● **What needs to be done**:
Every line of the records below that holds the word "Example" should be copied out.

::: Provided material :::

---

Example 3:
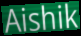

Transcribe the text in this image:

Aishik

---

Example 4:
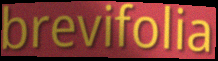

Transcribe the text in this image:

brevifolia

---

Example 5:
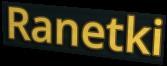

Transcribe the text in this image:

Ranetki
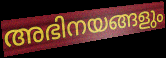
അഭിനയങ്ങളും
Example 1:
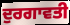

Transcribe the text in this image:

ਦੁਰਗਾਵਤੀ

:::
::: Provided material :::

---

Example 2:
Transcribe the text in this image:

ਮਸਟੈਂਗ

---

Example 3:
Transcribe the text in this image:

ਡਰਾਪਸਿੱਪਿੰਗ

:::

● **Exercise solution**:
Example 3:
Example 4:
Example 5:
Example 1:
Example 2:
Example 3:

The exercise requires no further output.